番外編短編・秘密の恋と翌日のカレー
「ふふふーん!」
葵はご機嫌でスーパーで買い物中だった。今日は夜、敦が家にやってくる予定なので、カレーを作って待っている予定だ。
といっても、芸能界にいる敦は多忙だ。付き合っているとはいえ、長時間派会えない。まとまった休みも来年以降まで取れないらしいが、ワガママも言えない。最近は敦は福祉関係のイベントやコラムの活動も多い。敦との付きあいも楽しいが、こうして広く仕事ができる今も嬉しい。
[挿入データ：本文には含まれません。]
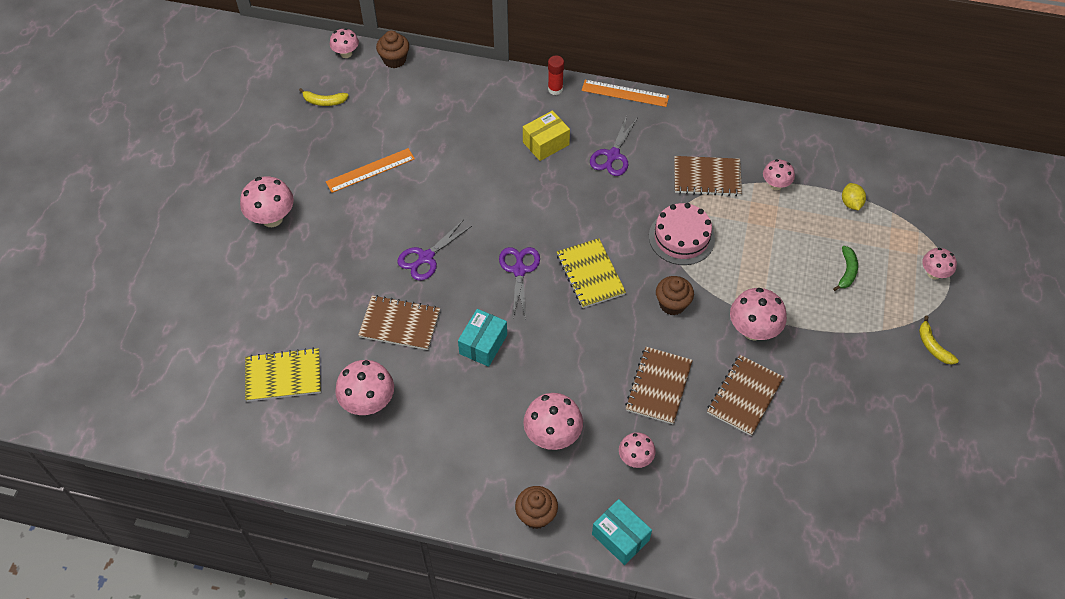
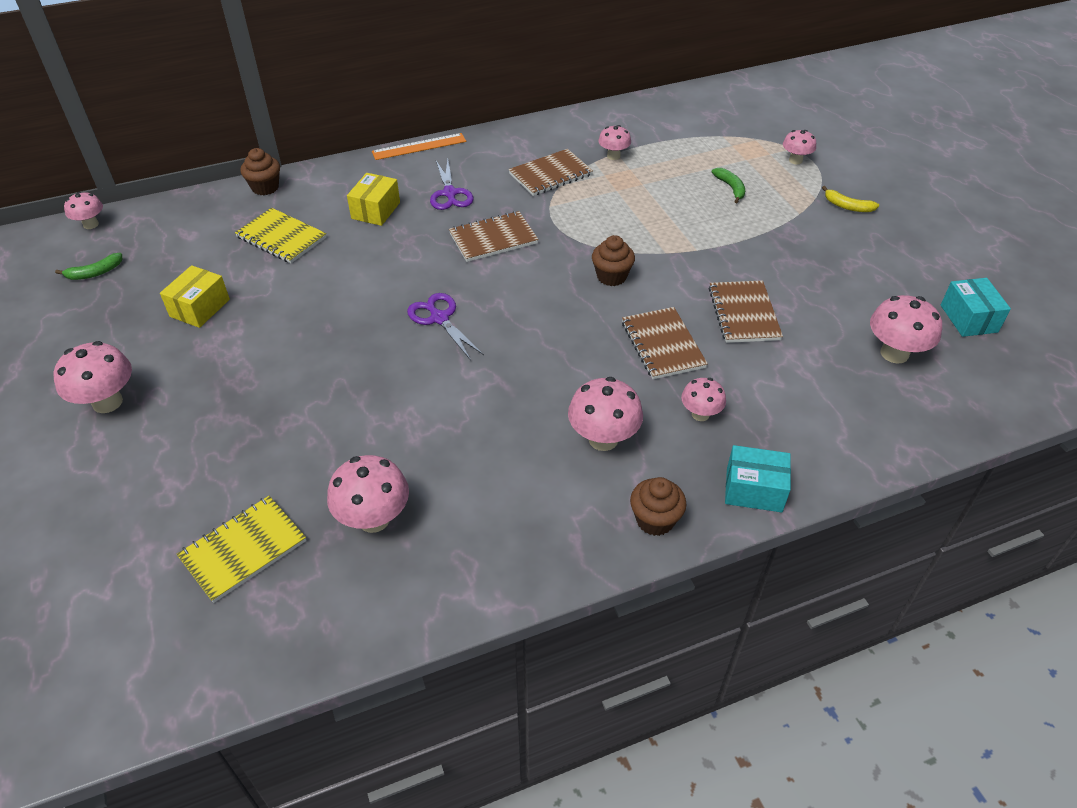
camera: 35 degrees left, 10 degrees down
(324, 101) = (95, 273): yellow banana -> green banana
(370, 170) = (200, 308): orange ruler -> yellow box
(394, 60) = (153, 209): brown cupcake -> brown cupcake (265, 187)
(400, 324) = (348, 426): brown notebook -> brown notebook (493, 239)
(425, 258) = (328, 354): purple scissors -> none
(483, 344) = (458, 398): turquoise box -> turquoise box (968, 318)
(555, 89) = (348, 168): red glue stick -> none
(590, 274) = (513, 289): yellow notebook -> yellow notebook (281, 237)
(681, 237) = (571, 225): pink cake -> none
(753, 330) = (700, 262): pink mushroom -> pink mushroom (894, 353)
(851, 203) = (685, 143): yellow lemon -> none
自分のことのようにご機嫌になり、スーパーでの買い物も終わった。
「あれ?」
しかし、スーパーを出た時だった。誰かからの視線を感じた。振り返ると、電柱の影にカメラを持った記者がいた!
すっかり忘れていたが、もし敦との関係がスキャンダルになってしまったら?
葵の顔は真っ青だ。すぐ敦と連絡をとり、今日のデートは中止になってしまった。
「なんで記者なんているんだろ。絶対バレないと思っていたのにー」
その後、葵は文句を言いながらジャガイモやニンジンを切っていた。結局、カレー派作っていたが、今までの危機感の無さにも愚痴が出そうだ。
「絶対バレないようにしないと……」
ずっと浮かれているわけにはいかないらしい。秘密の恋だ。リスクもあるが、なぜか覚悟だけはあった。
そして何とかカレーを作り終え、一人で食べた。我ながら野菜がゴロゴロとし美味しかったが、心のそこから笑顔になれない。改めて敦と付き合っていいのかもわからず、頬のあたりが引き攣ってしまった。
こうしてカレーもあまり食べられず、タッパーに入れて保存した。翌日のカレーは美味しいとう噂もあったが、敦と一緒に食べられないと意味がないと思った。
「カレーがいくらおいしくても、あっくんと会えなかったら意味ないし」
その上、翌日は敦の事務所から、厳重注意もされてしまった。わざわざ社長が電話に出てきて、スキャンダルは御法度だと釘を刺された。
「もしスキャンダルになったら、葵さんに全責任をとってもらいますからね」
そんなことまで言われた。葵の顔は青くなったが、その時。敦が家にきていた。仕事の合間、無理いって来てくれたらしい。
「あんまり長居できないけど」
「あっくん……」
ちょっとでも顔を見られたらだけで嬉しい。ほんの一瞬だったが、手土産にカレーも渡す。
「ありがとう。翌日のカレー? 美味しいのじゃん!」
敦の笑顔をみていたら、葵の憂鬱さは飛んでしまった。
翌日のカレーがおいしいかはわからない。結局、今日もひとりでカレーを食べるだろうが、今は敦の顔を見られるだけで十分だった。